Budget 2020: Is It Realistic To Expect Changes To Personal Income Tax Rate?
An individual Income Tax form for the 2018 tax year is arranged for a photograph. (Photographer: Daniel Acker/Bloomberg)

Budget 2020: Is It Realistic To Expect Changes To Personal Income Tax Rate?

Reduction in personal income tax rates has consistently featured on the list of top asks before every Budget. This year, the clamour for it is compounded by the reduction in corporate tax rates in September last year. But the growing fiscal deficit concerns and fall in direct tax collections may override the optimism of a rate cut, experts told BloombergQuint.

Presently, annual income of up to Rs 2.5 lakh is exempt from tax for individual taxpayers up to the age of 60. Income between Rs 2.5-5 lakh is taxed at 5 percent; between Rs 5-10 lakhs at 20 percent; and above Rs 10 lakh at 30 percent. A cess of 4 percent is applicable on all three brackets. In last year’s budget, an additional surcharge of 7 percent was imposed on taxable income between Rs 1-10 crore and 12 percent on taxable income above Rs 10 crore.

It’s unlikely the government will increase the basic exemption limit of Rs 2.5 lakh because they wouldn’t want to lose the tax base, Sudhir Kapadia, national leader and partner at EY India, said. What they could potentially do is introduce a lower tax rate for individuals who agree to forego deduction, he said.

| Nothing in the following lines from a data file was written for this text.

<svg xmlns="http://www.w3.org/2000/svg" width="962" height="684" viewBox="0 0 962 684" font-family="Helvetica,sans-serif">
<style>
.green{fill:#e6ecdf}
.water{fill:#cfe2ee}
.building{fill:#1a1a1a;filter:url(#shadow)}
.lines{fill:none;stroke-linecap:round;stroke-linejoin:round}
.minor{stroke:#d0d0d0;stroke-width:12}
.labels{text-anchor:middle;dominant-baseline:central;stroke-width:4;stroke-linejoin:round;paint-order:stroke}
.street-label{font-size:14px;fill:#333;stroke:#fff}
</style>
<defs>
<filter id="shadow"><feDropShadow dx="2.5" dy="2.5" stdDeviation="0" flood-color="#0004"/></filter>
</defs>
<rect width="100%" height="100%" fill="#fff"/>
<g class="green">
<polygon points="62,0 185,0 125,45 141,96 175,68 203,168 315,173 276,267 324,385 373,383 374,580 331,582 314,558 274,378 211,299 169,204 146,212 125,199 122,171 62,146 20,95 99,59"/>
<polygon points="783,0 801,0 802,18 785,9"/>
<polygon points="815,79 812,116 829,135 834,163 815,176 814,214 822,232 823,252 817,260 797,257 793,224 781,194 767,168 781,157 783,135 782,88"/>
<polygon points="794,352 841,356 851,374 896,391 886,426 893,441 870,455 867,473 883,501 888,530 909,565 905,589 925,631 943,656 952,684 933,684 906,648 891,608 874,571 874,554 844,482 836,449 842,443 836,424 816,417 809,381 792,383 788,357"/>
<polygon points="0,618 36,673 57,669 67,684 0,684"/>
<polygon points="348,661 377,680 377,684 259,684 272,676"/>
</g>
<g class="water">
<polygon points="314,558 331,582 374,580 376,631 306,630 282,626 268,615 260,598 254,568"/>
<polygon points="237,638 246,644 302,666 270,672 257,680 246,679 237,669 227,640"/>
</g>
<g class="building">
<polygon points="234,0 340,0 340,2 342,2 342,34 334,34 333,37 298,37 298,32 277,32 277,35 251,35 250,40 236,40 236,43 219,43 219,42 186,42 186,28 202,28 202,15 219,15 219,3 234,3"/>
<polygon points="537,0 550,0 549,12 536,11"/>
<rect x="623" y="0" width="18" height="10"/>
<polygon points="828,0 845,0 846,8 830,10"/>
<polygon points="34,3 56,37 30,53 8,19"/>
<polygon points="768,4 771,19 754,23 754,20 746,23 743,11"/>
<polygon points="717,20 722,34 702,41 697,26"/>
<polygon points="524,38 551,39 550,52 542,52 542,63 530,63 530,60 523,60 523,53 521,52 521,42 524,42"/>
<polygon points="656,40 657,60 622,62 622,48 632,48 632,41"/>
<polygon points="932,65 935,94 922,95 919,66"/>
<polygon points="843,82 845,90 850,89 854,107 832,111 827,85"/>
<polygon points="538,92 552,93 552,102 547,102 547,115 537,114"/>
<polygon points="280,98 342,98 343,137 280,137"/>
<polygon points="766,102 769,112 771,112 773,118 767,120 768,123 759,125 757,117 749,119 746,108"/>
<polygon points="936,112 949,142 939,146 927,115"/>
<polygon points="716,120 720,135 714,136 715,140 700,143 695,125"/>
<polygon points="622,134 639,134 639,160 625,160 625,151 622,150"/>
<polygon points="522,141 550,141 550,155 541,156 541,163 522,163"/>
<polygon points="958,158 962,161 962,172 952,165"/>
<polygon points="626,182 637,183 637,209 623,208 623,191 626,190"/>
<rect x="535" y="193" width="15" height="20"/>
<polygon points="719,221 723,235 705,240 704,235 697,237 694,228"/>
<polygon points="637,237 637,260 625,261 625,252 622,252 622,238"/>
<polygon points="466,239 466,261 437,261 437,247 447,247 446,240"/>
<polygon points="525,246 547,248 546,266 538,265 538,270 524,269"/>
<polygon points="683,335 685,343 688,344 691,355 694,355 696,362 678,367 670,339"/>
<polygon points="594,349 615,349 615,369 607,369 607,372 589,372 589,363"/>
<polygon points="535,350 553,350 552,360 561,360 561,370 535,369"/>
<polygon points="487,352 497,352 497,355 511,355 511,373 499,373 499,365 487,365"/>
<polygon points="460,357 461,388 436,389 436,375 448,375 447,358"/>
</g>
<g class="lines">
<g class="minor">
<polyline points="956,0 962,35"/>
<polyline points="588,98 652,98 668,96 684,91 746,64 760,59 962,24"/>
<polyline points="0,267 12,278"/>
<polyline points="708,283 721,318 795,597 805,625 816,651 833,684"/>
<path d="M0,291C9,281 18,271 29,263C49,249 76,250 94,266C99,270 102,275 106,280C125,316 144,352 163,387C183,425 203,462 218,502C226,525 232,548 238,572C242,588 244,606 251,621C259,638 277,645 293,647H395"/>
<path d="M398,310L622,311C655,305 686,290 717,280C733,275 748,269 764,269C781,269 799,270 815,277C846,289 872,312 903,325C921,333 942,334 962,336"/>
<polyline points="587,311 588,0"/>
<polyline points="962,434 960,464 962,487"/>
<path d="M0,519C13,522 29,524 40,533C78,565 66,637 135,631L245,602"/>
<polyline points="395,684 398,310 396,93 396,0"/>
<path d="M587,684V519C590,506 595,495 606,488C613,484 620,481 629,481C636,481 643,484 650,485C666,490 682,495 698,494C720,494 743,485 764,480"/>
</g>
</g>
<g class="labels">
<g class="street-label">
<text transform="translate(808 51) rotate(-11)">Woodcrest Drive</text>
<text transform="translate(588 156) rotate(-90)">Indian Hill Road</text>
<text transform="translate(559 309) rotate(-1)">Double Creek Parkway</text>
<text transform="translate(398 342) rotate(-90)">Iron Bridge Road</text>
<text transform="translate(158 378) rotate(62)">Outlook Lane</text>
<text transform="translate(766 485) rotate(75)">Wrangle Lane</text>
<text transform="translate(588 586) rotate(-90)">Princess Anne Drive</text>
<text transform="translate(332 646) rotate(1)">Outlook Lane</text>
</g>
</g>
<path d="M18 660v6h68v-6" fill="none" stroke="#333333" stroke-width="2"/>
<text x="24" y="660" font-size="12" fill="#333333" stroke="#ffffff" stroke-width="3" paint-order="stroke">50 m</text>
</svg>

In principle, this seems to be an attractive option—taxpayers won’t have to scramble to make investments under various heads—80C, 80D etc; they get a pre-filled tax return and a lower rate is applied for them. Just like they did in September for corporates—a lower tax rate of 22 percent if a domestic company doesn’t avail of exemptions.
Sudhir Kapadia, Partner, EY India

Any changes to personal income tax will be revenue neutral—the government doesn’t have the fiscal space to give away more on direct tax, but this approach will simplify the tax returns filing process for individuals, he said.

Direct tax collections till Jan. 15 stood at Rs 7.3 lakh crore, down 5.2 percent year-on-year, the Indian Express newspaper reported.

But Parizad Sirwalla, partner at KPMG India, is hoping that Budget 2020 will focus on revival of the economy. Post reduction of corporate tax rates, reforms are awaited on the personal tax front to increase disposable incomes and boost overall consumption and investment, she said.

Individuals in the higher income category expect that the existing threshold of Rs 10 lakh, which is taxable at 30 percent, should be increased to Rs 20 lakh.
Parizad Sirwalla, Partner, KPMG India

The common man also expects an increase in limit under section 80C from Rs 1.5 lakh to Rs 3 lakh, and an increase in home loan interest deduction for self-occupied property which is at Rs 2 lakh.

Girish Vanvari, founding partner at tax consultancy firm Transaction Square, said that the government may implement a suggestion by the Direct Tax Code committee—of introducing a 20 percent rate for taxable income between Rs 10-20 lakh. The DTC panel had recommended creation of five income tax slabs versus the current three:

  • Upto Rs 2.5 lakh: Exempt.
  • Rs 2.5-10 lakh: 10 percent (with a full rebate upto Rs 5 lakh).
  • Rs 10-20 lakh: 20 percent.
  • Rs 20 lakh-2 crore: 30 percent.
  • Rs 2 crore plus: 35 percent.

Rationalising personal income tax rates would cost the exchequer about Rs 80,000 crore but doing away with various exemptions could offset the revenue shortfall, a government official had told BloombergQuint after the DTC committee had submitted its report. The move, according to the official, would also significantly improve compliance.